- [Work request A]
Answer these questions from the relief package summary:
(i) How much extra will eligible families receive per child?
(ii) To what date has eviction protection been extended?
(iii) By what percentage will SNAP benefits increase, and for how long?
- [Work request B] Extract the part of the relief package summary starting with "Schools and Child" and going on through "providers impacted by COVID-19.".

Additional small business measures include:
- $20 billion for Economic Injury Disaster Loans (EIDL) for businesses in low-income communities.
- $15 billion for live venues, independent movie theaters and other cultural organizations. Note that this also includes local newspapers, television and radio broadcasters.
- $3.5 billion will extend Small Business Administration (SBA) debt relief payments and $2 billion will be used to enhance SBA lending.
Businesses seeking additional PPP loans are advised to immediately prepare by gathering financial data to support their need for more funding.
- The CARES Act provided individuals with $1,200 in stimulus checks. This new legislation provides half that amount, with one-time $600 stimulus payments sent to individuals with incomes up to $75,000 based on 2019 income. The amount of payments will be reduced by $5 for every $100 of income above those thresholds, and will phase out entirely for individuals earning over $87,000, compared to the CARES Act phase-out of $99,000.
- Eligible families will receive an additional $600 per child, which represents a $100 increase from the first round of relief funding.
- Stimulus checks should be distributed through direct deposit by the beginning of next week.
Employee Retention Tax Credit
- The relief package expands and extends the Employee Retention Tax Credit (ERTC) established under the CARES Act to assist small businesses and nonprofits in retaining their workers and continuing operations through the pandemic.
- Unemployed individuals will receive $300 per week in federal benefits for 11 weeks—from the end of December 2020 through mid-March 2021. This amount represents a 50% decrease from the first federal boost, which ran out by the end of July.
- Two other unemployment programs that were part of the CARES Act and were scheduled to expire this month have been extended:
- Jobless benefits are being expanded under the Pandemic Unemployment Assistance program to gig workers, independent contractors, freelancers, self-employed individuals and specific other people impacted by COVID-19.
- Individuals who exhaust their regular state benefits are eligible for an additional 13 weeks of payment under the Pandemic Emergency Unemployment Compensation program.
- Both programs will close to new applicants March 14, 2021 and phase out in early April for existing claimants.
Schools and Child Care
- K-12 schools and colleges will receive $82 million in relief aid, including assistance to help reopen classrooms safely.
- $10 billion is allocated to support childcare providers impacted by COVID-19.
- $20 billion is being allocated to make vaccines available at no charge. Additionally, nearly $9 billion is being provided for vaccine distribution.
- More than $22 billion is available to states to assist with COVID-19 testing.
Rental Assistance and Evictions
- Eviction protection has been extended until January 31, 2021. It was previously set to expire December 31.
- An additional $25 billion in rental assistance is being provided for individuals who lost their source of income during the pandemic.
Food and Nutrition
- The legislation calls for Supplemental Nutrition Assistance Program (SNAP) benefits to be increased by 15% for six months.
- $400 million will be available to food banks and food pantries through The Emergency Food Assistance Program.
- $175 million will be available for senior nutrition services such as Meal on Wheels.
State and Local Funding
One of the most contentious issues of the stimulus negotiations, the $160 billion in funding to state and local governments, ultimately was not included in the final bill, as legislators opposing the measure argued that states were given $150 billion to use for COVID-19-related expenses in the first relief package. That said, state and local government leaders will have an additional year to spend the funding.

- [Extracted material]
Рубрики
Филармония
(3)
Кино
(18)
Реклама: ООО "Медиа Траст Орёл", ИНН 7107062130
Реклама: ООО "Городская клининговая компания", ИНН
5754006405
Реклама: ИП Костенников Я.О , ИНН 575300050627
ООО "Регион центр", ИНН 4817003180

--

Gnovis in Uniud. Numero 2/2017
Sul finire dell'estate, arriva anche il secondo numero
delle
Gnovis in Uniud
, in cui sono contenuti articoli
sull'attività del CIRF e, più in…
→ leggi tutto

- [Answer box A]
(i) $600 per child.
(ii) January 31, 2021.
(iii) 15% for six months.

- [Answer box B]
Schools and Child Care
- K-12 schools and colleges will receive $82 million in relief aid, including assistance to help reopen classrooms safely.
- $10 billion is allocated to support childcare providers impacted by COVID-19.